One more architectural subtlety deserves attention: the columnar batch width is a real tuning surface. Batches that are too narrow spread the fixed per-batch overhead across too few rows and leave the SIMD units underfed; batches that are too wide blow past the CPU cache and start paying memory-bandwidth stalls instead of running cache-resident. Photon picks a batch size in the low thousands of rows to sit in that sweet spot, but the effective width also depends on row size, so very wide schemas with many large columns behave differently from narrow numeric tables. This is invisible in the query text and visible only in profiling, which is why the operational habit of reading the plan and the runtime metrics — rather than trusting that native equals fast — matters as much for Photon as it does for any vectorized engine.
End-to-end flow
Trace a query: read a large fact table from Parquet, filter by date, join to a dimension table, aggregate a sum grouped by region, and finally apply a Python UDF to format the output. Catalyst compiles the physical plan; the Photon planner tags the Parquet scan, the filter, the hash join, and the hash aggregate as native, and tags the Python UDF as JVM-only because Photon does not execute arbitrary Python.
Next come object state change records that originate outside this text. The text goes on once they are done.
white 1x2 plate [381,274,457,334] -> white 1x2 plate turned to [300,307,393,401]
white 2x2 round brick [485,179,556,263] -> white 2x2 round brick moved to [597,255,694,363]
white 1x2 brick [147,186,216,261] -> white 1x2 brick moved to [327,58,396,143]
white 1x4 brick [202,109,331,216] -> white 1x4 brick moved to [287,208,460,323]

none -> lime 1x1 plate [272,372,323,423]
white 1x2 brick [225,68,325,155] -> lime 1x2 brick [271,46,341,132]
Execution begins in native code. The vectorized Parquet reader loads column batches directly into off-heap buffers — no row materialization. The filter kernel evaluates the date predicate across each batch and produces a selection vector, skipping non-matching rows without branching per row. The surviving batches flow into the native hash join: the dimension table is built into an off-heap hash table, and probe batches are matched with SIMD-friendly lookups. All of this stays columnar, cache-resident, and GC-free.
The hash aggregate accumulates the grouped sums natively, maintaining its aggregation hash table off-heap. If the number of groups grows large enough to exceed the memory budget, Photon spills partitions to disk and merges them — the same logical operation as the JVM engine but with manual buffer control and no allocation storms. AQE, watching the real shuffle statistics, may coalesce the post-shuffle partitions or switch a skewed join to a broadcast; Photon executes whatever plan AQE lands on.
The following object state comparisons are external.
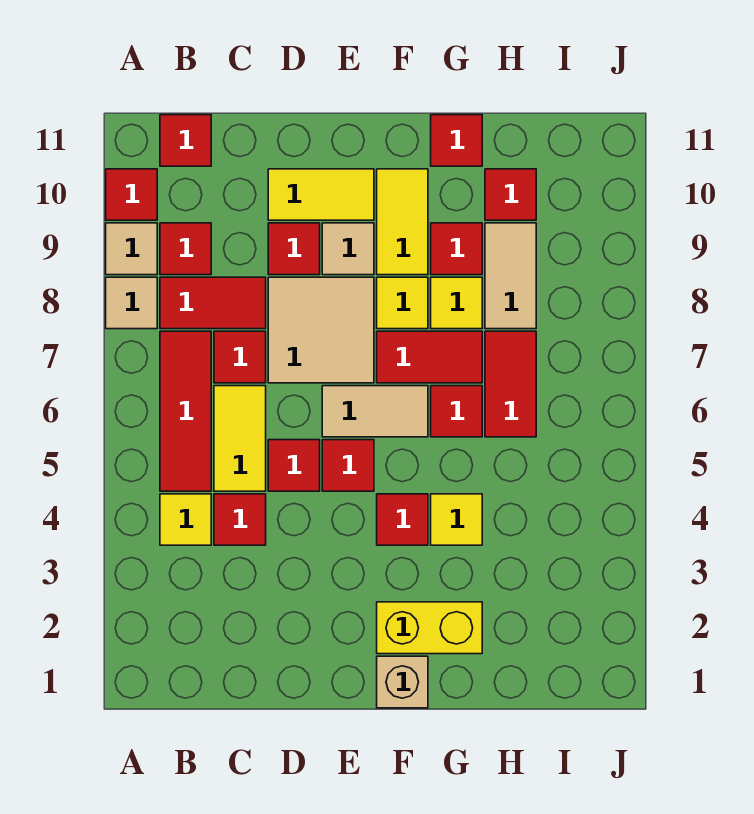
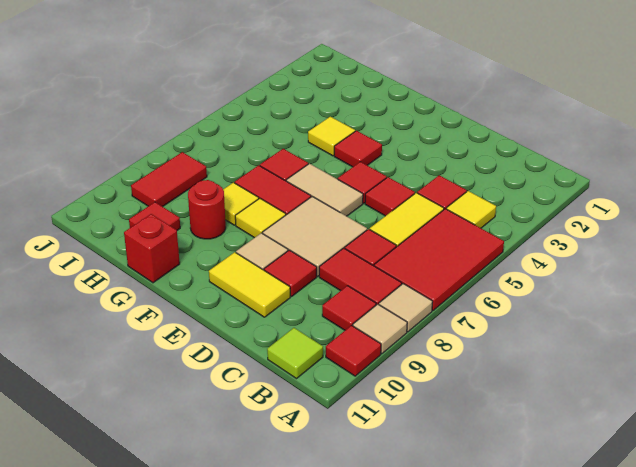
red 1x3 tile [160,331,211,491] -> red 2x3 tile [374,209,504,311]
red 1x1 tile [160,115,211,166] -> lime 1x1 tile [267,328,323,379]
tan 1x1 brick [377,656,428,708] -> none
yellow 1x2 brick [377,602,482,654] -> none
yellow 1x2 tile [377,169,428,275] -> none
red 1x1 tile [431,223,482,275] -> red 1x1 round brick [188,180,226,239]
red 1x1 tile [431,115,482,166] -> red 1x1 brick [124,214,180,283]
red 1x2 tile [485,331,536,437] -> red 1x2 tile moved to [131,152,207,207]
tan 1x2 tile [485,223,536,329] -> none

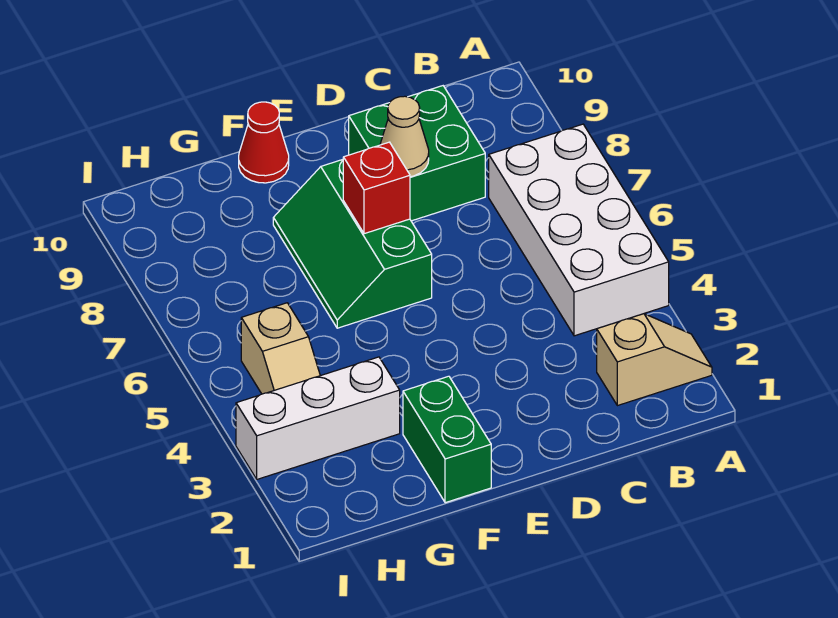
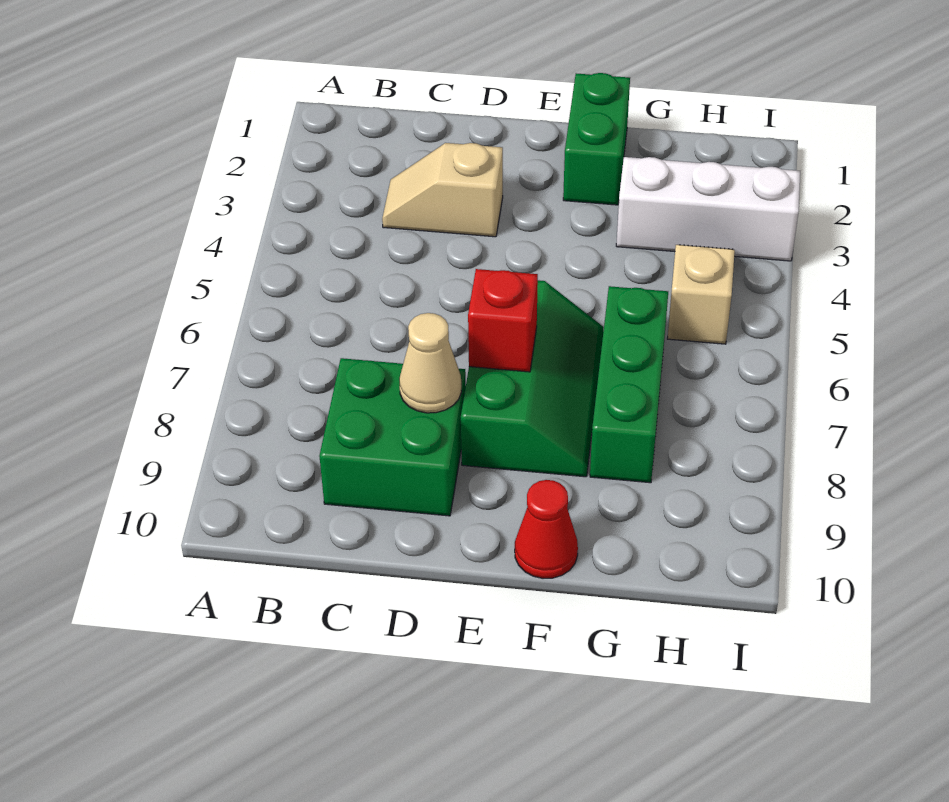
tan 1x2 slope [597,314,712,406] -> tan 1x2 slope moved to [382,143,503,237]
white 2x4 brick [489,124,669,336] -> none
none -> green 1x3 brick [590,286,668,483]

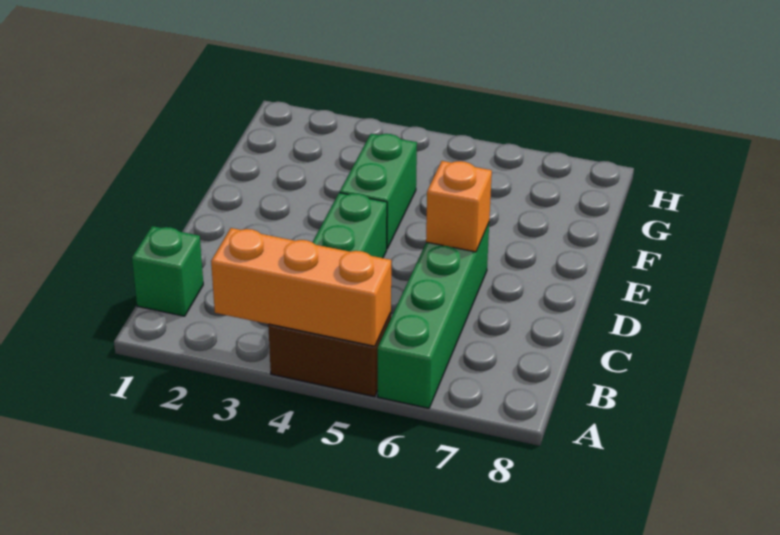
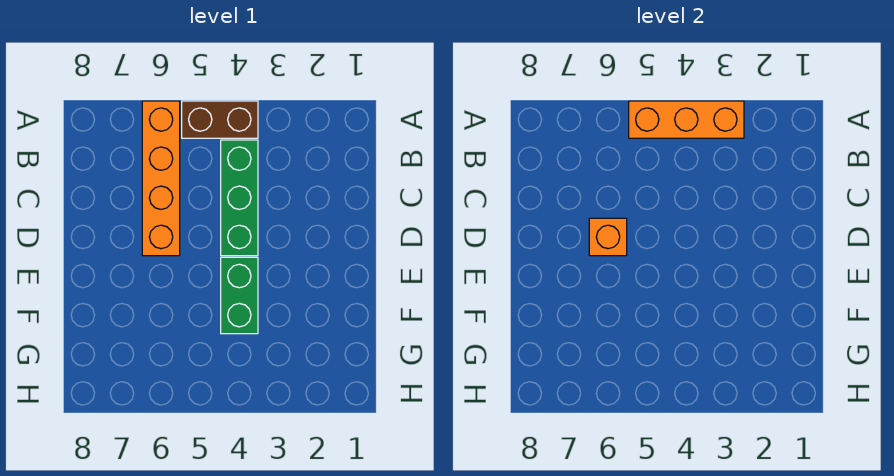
green 1x4 brick [378,223,489,408] -> orange 1x4 brick [142,101,180,256]
green 1x1 brick [132,226,203,316] -> none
Now the boundary. The aggregate's native columnar output must feed the Python UDF, which runs on the JVM path. A transition operator converts the columnar batches to rows and hands them across; the UDF executes, and its results flow on to the output. Because this transition sits at the very end of the plan on a small, already-aggregated result, its cost is trivial — the expensive scan-filter-join-aggregate spine ran entirely native. Had the UDF sat in the middle, forcing row-columnar transitions around the big join, the picture would be very different, and the coverage and transition-overhead metrics would show it. This is why the same feature can 3x one query and barely move another: placement of the unsupported operator, not its mere presence, decides the outcome.
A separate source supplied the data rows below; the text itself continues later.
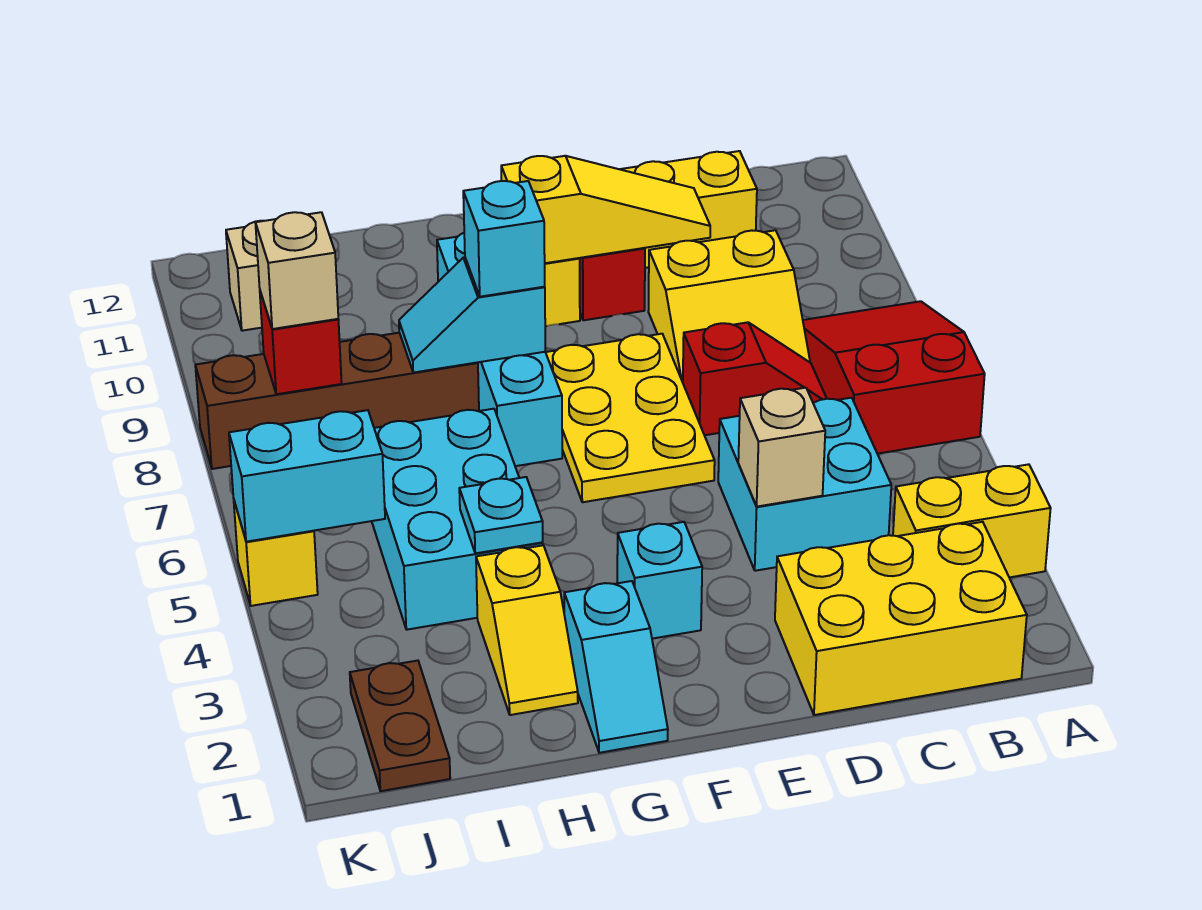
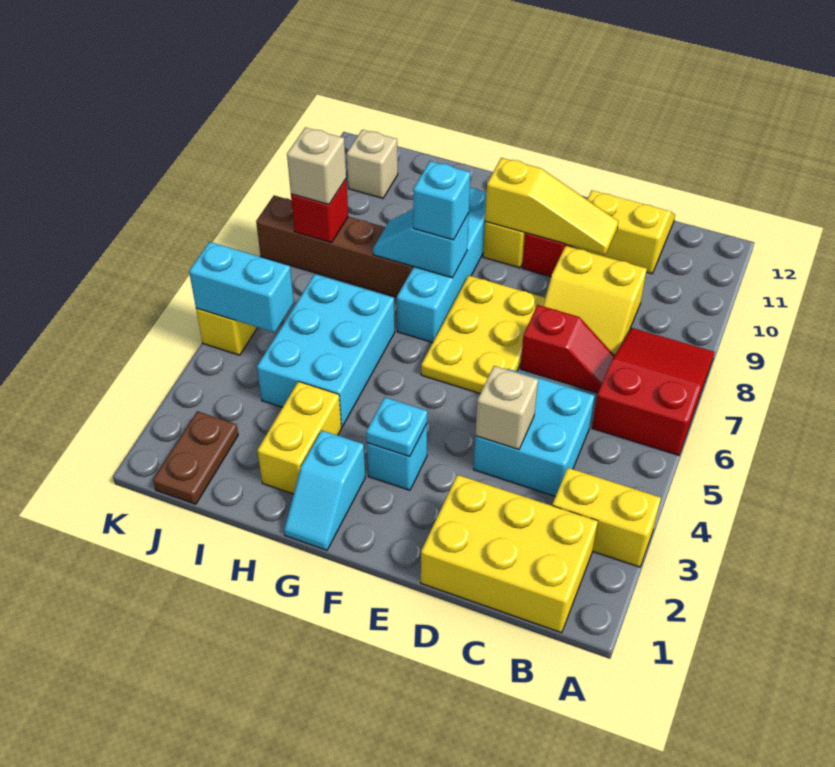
yellow 1x2 slope [476,545,578,715] -> yellow 1x2 brick [257,381,342,494]
cyan 1x1 plate [459,477,543,553] -> cyan 1x1 plate moved to [366,397,427,456]

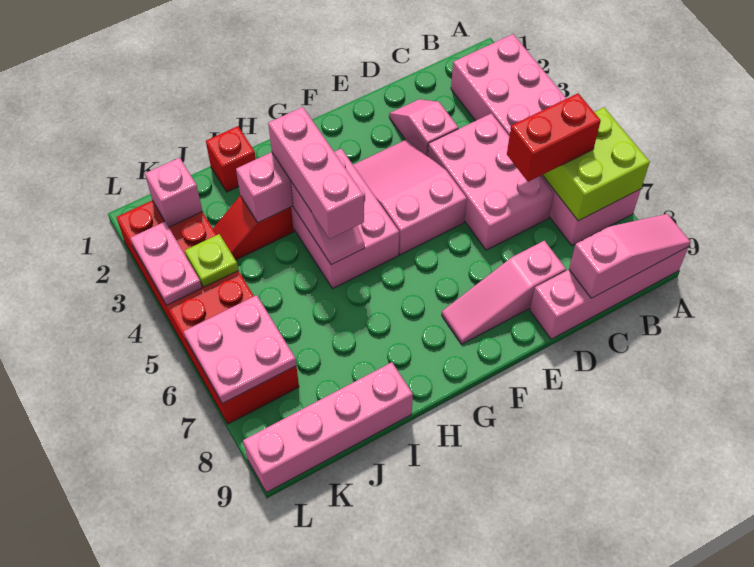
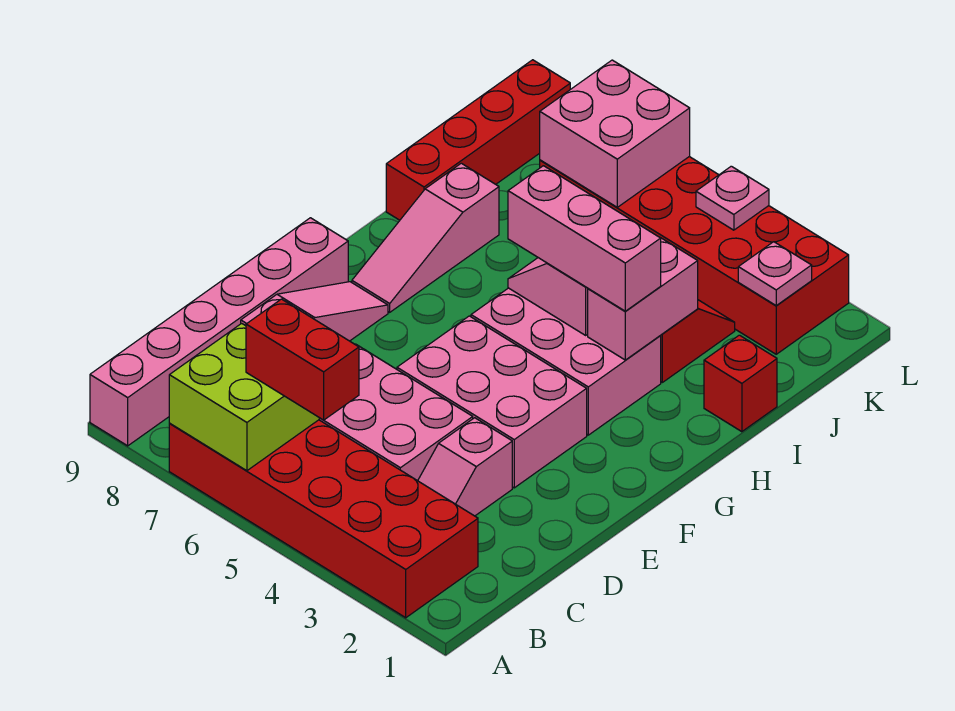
pink 2x6 brick [451,34,641,246] -> red 2x6 brick [169,420,478,618]
pink 1x4 brick [530,247,688,339] -> pink 1x6 brick [90,218,348,446]
pink 1x3 slope [569,214,691,298] -> pink 1x3 slope moved to [352,163,499,312]
red 1x2 brick [507,93,601,182] -> red 1x2 brick turned to [246,299,359,420]
pink 1x2 slope [389,99,458,156] -> pink 1x2 slope turned to [418,418,512,516]
pink 2x3 slope [353,139,467,255] -> pink 2x3 brick [397,316,587,488]
pink 1x4 brick [243,362,413,493] -> red 1x4 brick [386,60,570,220]
pink 1x1 brick [145,158,202,227] -> pink 1x1 plate [738,242,812,305]
lime 1x1 plate [185,234,238,287] -> none
pink 2x2 plate [183,295,296,404] -> pink 2x2 brick [540,60,690,207]
pink 1x2 plate [130,222,202,305] -> pink 1x1 plate [696,166,769,230]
It helps to picture the vectorized inner loop to see where the speed comes from. In the JVM engine, the generated code for the date filter loops over rows, and for each row loads a value, tests the predicate, branches, and conditionally appends to the output — a branch the CPU cannot predict well when the data is mixed, and a per-row overhead that dwarfs the actual comparison. Photon's kernel instead loads a contiguous run of date values into a vector register, compares the whole vector against the bound in a single SIMD instruction, and writes a packed selection mask, with no per-row branch at all. Multiply that pattern across the filter, the join's hash probe, and the aggregate's accumulation, and the compounded saving is the 2-4x that shows up on CPU-bound analytical queries — provided, as this trace shows, the transitions to the JVM path stay off that hot spine.